AFINAL, EM frente à porta da rua de sua casa estavam a habitar muitos familiares da família Portela que tinham contato visual com a tragédia familiar todos os dias. Uma de suas irmãs me chamava pelo nome e dizia.
— Eu posso adotar você. Você não prefere vir morar aqui em nossa casa??? Você terá mais condições de se educar, e não vai levar surras de seu pai com frequência.
— Eu pensava por rápidos segundos na possibilidade. Mas aí vinha a força dominante de Mãezona que parecia me abarcar e conter com dizeres tais como:
— “Com quem com suas boas Marias faz, em sua casa está em paz”. Eu pensava: essas também são Marias. Maria também Teresa, Maria das Dores, Maria Luíza..., mas daí vinha um arrependimento antecipado. A onipresença de Mãezona também dizia:
— “Não há ninguém no mundo que saiba zelar e proteger um filho do que a própria mãe”. — “Nem toda mãe usa coroa, mas toda mãe é do lar a rainha”.
— “A mãe surge toda vez que dá a lua à uma nova criança. É como se ela nascesse outra vez, toda vez que está a parir juma nova cria”.
UM AMONTOADO de culpa foi se juntando quando eu pensava que não estaria mais, todo dia, ao lado dela. Não tinha plena consciência de estar sendo boicotado profundamente por ela. Que a cada dia me roubava a oportunidade de investir em meus próprios recursos, em minhas próprias estratégias de vida. Minha resposta, nos finalmentes da abordagem da vizinha Portela era sempre a mesma:
— “Não quero não. Obrigado, não quero deixar minha mãe”. Talvez ela soubesse que minha resposta sempre seria essa. E por isso fizesse a oferta de adoção. Como vou saber ao certo até onde era sincera o mimo de amparo e acolhida dela??? Dizia também que uma outra irmã dela já adotara outra criança e que eu não estaria sozinho com outro irmão para brincar. Mas como a presença de Mãezona e seus filhos com quem eu convivera até então, não teria uma força de gravidade a me puxar até eles toda vez que os visse da calçada em frente à minha antiga moradia???
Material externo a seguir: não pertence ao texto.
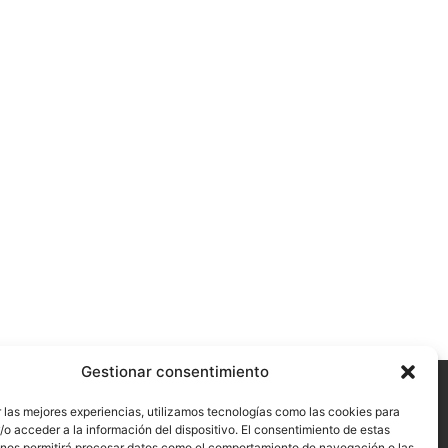
Gestionar consentimiento
 las mejores experiencias, utilizamos tecnologías como las cookies para
o acceder a la información del dispositivo. El consentimiento de estas
 nos permitirá procesar datos como el comportamiento de navegación o las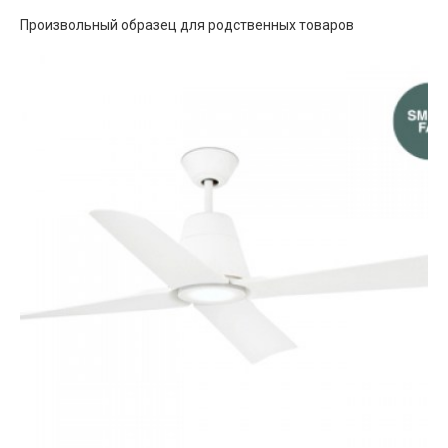
Произвольный образец для родственных товаров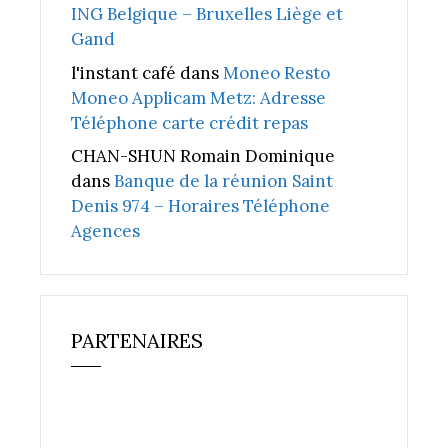
ING Belgique – Bruxelles Liège et
Gand
l'instant café
dans
Moneo Resto
Moneo Applicam Metz: Adresse
Téléphone carte crédit repas
CHAN-SHUN Romain Dominique
dans
Banque de la réunion Saint
Denis 974 – Horaires Téléphone
Agences
PARTENAIRES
ERA UMA situação familiar bastante confusa. Eu estava ciente da inacreditável rejeição daquela família: Paizão Coisinha, Mãezona, irmãos e irmãs. Mas também estava ciente do quanto aquela infusão no epicentro da explosão nuclear dos traumas e complexos e condicionamentos familiares já tinham envolvido minha consciência como se fosse ela parte da nuvem de memórias que nela me aprisionavam subjetivamente.
A FAMÍLIA enquanto uma totalidade de seres que eram extensões das necessidades do casal bizarro, já me engolfara em suas projeções. Não havia onze deles, mas apenas um deles de cada vez, enclausurados na psique um do outro e de cada criança que crescia para se tornar também uma cópia automatizada de suas iniquidades adultas.
CADA UM deles seria para toda a vida um androide, um fantoche, uma marionete saída das profundidades abissais da criação familiar. Criados que foram por protótipos de uma instabilidade emocional vivendo para afirmar a si mesma. Influenciados, os descendentes, por aqueles psiquismos que se hostilizariam até a morte. Mesmo que a morte de um ou de outro, o óbito que viesse primeiramente ao anexo, provocasse no sobrevivente lágrimas de crocodilo.